* Problem A *
Show every line in the rows below that contains the string "deki".

* Passage provided *
== Segment start ==
Posted by Daniel Burke at 10:10 am

Wednesday, June 16, 2010
Wednesday’s roundup
Retiring Los Angeles Cardinal Roger Mahony defended his decision in 1986 not to report a predatory priest to police, saying such decisions were handled "pastorally" at the time, in a deposition that was unsealed yesterday (Mahony had fought to keep the document from public view).
The White House finally filled the vacant Ambassador-at-Large position for international religious freedom, naming New York pastor Suzan Johnson Cook to the post; we'll have more on that later today. Speaking of religious freedom, a Kentucky farmer is under fire for his roadside billboards that carry religious messages but may run afoul of Lady Bird Johnson's Federal Beautification Act.
A Vatican envoy is in Cuba, pressing for religious freedom reforms, and NPR looks at the Catholic Church's growing influence on the island nation. Changing demographics in the U.S. Catholic Church are leading to the emergence of new theological voices, scholars say.
The Southern Baptists are meeting in Orlando, and they're trying to broaden their appeal north of the Mason-Dixon Line and west of Texas. A Baptist pastor in South Dakota (maybe broadening their appeal is working after all) is trying to pick a fight with the IRS by openly endorsing a candidate for governor.
In the category of Analogies That Aren't Helpful, California gubernatorial hopeful Jerry Brown is under fire for comparing GOP rival Meg Whitman's media saturation to Nazi propaganda. There's a campaign flap in Utah over a flyer that featured two candidates with a photo of a Mormon temple, asking the question: "Which candidate really has Utah values?"
WaPo, fascinated by that giant Jesus statue that went up in flames in Ohio the other day, looks at the history of divinely inspired lightning strikes. Kudos on the lede: "It appears God has sacrificed his only son. Again."
Norwegian judges will be allowed to wear religious garb -- headscarves for Muslims, or native Sami (Lapp) costumes -- in the courtroom, but could be recused from the case if lawyers object. A Muslim couple in Uganda has been sent to jail on charges of having sex inside a church.
A Berlin court said a same-sex marriage performed in Canada is only a civil partnership in Germany, while Iceland approved gay marriage in a 49-0 vote (they also have a lesbian prime minister).
Human Rights Watch wants Iraqi Kurds to end the practice of female circumcision. Somali militants are trying to keep people from watching the World Cup, worried that it might distract them from jihad. French police have cancelled a planned street party in a heavily Muslim neighborhood that was going to serve wine and pork sausages. Oops.
Posted by Kevin Eckstrom at 8:44 am

Tuesday, June 15, 2010
Tuesday’s roundup
The federal judge who will decide the constitutionality of
California's ban on gay marriage wants lawyers to discuss the meaning
of "choice" in sexual orientation in closing arguments on Wednesday,
according to the AP.
== Segment end ==
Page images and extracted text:
== Segment start ==
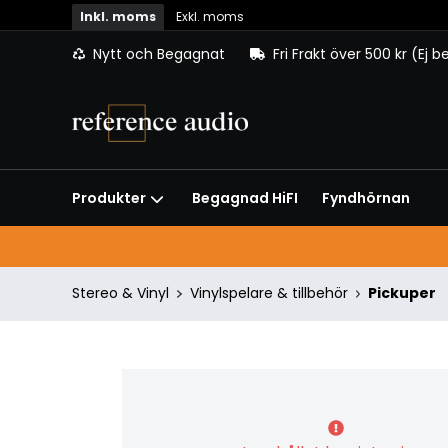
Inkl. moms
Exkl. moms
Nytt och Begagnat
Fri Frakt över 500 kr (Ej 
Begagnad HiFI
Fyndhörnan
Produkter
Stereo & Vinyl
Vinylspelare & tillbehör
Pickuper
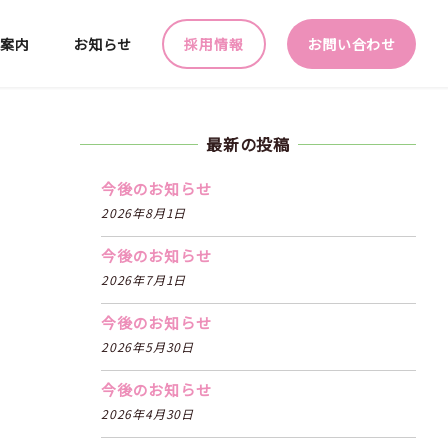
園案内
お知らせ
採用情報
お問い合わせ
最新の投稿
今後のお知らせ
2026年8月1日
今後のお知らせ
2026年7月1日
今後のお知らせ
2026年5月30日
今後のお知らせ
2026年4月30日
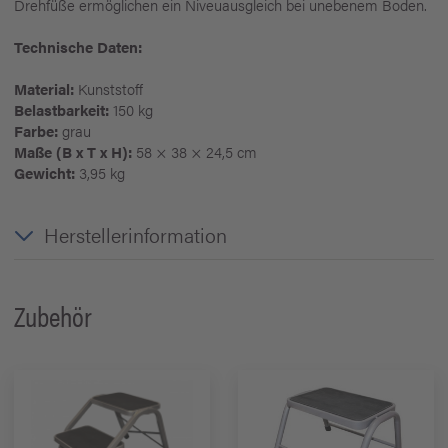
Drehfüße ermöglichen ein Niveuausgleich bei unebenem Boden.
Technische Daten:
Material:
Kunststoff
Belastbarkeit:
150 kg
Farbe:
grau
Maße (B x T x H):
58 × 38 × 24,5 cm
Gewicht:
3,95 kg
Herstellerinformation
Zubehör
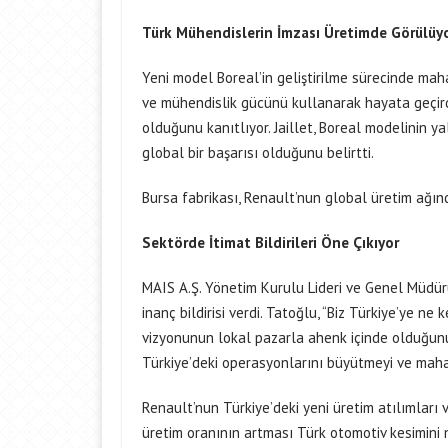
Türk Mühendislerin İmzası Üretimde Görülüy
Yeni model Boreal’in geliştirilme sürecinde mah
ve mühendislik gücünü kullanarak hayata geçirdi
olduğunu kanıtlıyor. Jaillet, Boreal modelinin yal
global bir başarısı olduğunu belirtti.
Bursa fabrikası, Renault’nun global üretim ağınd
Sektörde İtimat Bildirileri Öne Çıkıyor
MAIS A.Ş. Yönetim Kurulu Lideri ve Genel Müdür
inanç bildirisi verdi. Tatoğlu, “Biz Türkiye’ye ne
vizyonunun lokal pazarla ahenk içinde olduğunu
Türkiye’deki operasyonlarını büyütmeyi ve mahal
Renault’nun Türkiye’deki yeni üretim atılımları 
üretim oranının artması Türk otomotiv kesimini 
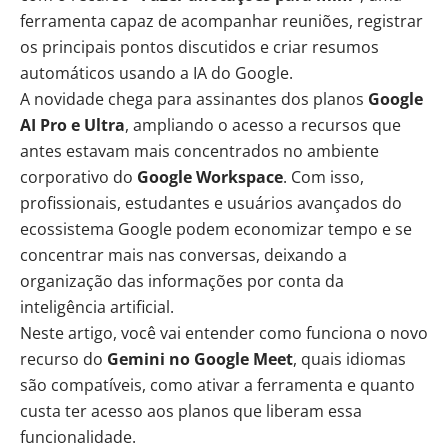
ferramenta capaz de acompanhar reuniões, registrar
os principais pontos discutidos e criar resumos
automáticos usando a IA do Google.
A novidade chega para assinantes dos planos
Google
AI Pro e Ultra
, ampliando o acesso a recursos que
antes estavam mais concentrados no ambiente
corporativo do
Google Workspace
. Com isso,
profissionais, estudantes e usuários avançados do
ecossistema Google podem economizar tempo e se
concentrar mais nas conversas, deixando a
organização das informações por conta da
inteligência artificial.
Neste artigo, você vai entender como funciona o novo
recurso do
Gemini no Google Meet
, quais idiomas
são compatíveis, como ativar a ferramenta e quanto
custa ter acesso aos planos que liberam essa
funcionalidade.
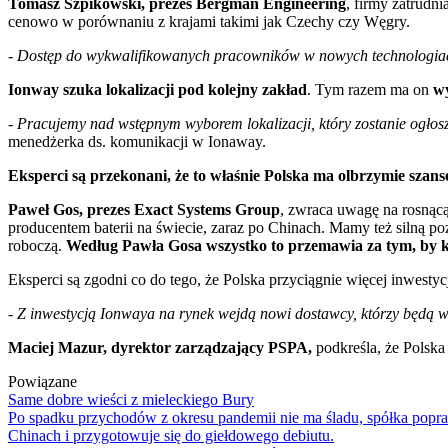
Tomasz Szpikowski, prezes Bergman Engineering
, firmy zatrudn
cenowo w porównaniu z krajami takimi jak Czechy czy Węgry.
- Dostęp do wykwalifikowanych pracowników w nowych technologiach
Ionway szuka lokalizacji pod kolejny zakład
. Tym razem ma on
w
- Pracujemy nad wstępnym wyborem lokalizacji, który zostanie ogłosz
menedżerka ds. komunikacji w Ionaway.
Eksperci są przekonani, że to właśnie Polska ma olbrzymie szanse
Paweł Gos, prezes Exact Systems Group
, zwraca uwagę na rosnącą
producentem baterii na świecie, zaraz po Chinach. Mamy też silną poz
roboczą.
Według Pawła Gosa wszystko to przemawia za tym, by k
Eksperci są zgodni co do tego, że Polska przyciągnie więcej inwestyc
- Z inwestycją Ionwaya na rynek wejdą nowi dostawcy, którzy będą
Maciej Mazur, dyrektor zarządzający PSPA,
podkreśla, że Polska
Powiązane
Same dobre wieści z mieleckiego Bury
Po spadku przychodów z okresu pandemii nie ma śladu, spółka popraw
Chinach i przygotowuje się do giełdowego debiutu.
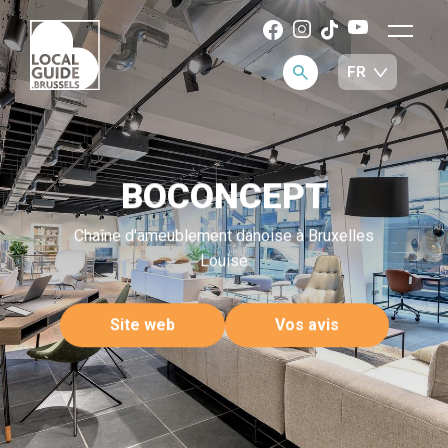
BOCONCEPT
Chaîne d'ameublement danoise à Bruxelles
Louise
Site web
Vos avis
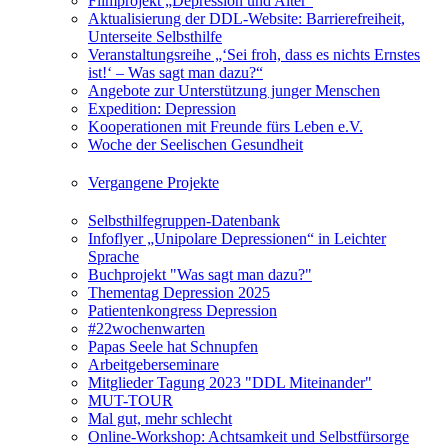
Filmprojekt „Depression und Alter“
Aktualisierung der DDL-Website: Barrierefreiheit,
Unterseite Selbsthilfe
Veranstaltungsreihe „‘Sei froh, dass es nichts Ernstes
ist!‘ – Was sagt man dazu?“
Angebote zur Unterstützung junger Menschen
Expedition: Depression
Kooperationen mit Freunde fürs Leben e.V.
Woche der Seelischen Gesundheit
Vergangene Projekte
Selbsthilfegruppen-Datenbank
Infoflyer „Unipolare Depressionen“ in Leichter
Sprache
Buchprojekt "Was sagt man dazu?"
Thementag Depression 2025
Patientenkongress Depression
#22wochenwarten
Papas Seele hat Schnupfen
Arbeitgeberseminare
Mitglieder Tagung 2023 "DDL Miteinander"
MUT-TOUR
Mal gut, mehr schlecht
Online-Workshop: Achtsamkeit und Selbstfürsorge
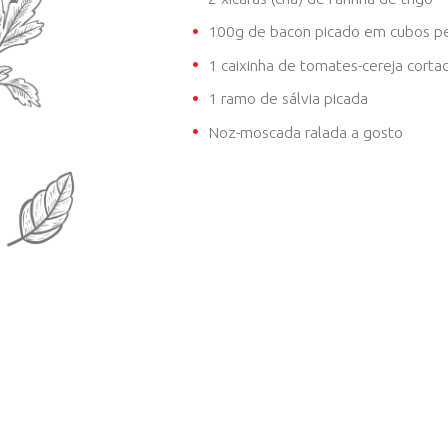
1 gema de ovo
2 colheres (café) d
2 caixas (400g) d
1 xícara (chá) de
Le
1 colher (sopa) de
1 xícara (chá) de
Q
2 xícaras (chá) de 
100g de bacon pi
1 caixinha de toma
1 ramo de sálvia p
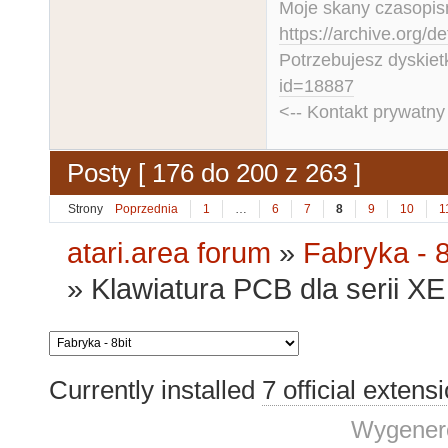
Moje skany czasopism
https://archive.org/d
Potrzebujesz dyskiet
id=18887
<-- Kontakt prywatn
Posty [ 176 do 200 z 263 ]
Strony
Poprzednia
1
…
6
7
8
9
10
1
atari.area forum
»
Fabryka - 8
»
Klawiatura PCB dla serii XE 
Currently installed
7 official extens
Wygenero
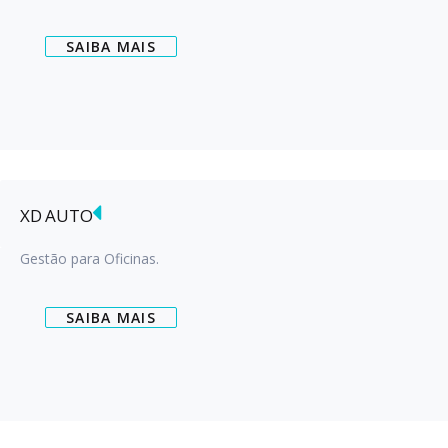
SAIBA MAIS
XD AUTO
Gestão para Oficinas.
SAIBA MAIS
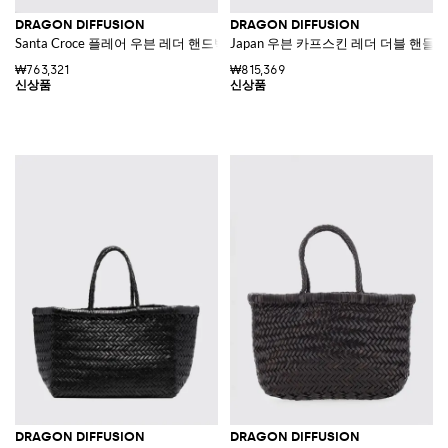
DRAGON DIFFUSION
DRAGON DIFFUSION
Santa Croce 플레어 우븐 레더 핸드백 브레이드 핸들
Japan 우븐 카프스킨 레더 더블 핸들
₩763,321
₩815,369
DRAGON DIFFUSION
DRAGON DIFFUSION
== Segment end ==
* Problem B *
Repeat the part of the news roundup above from "Norwegian judges will" up to and including "lesbian prime minister).".

* Exercise result A *
Türkiye’deki operasyonlarını büyütmeyi ve mahal
Renault’nun Türkiye’deki yeni üretim atılımları 

* Exercise result B *
Norwegian judges will be allowed to wear religious garb -- headscarves for Muslims, or native Sami (Lapp) costumes -- in the courtroom, but could be recused from the case if lawyers object. A Muslim couple in Uganda has been sent to jail on charges of having sex inside a church.
A Berlin court said a same-sex marriage performed in Canada is only a civil partnership in Germany, while Iceland approved gay marriage in a 49-0 vote (they also have a lesbian prime minister).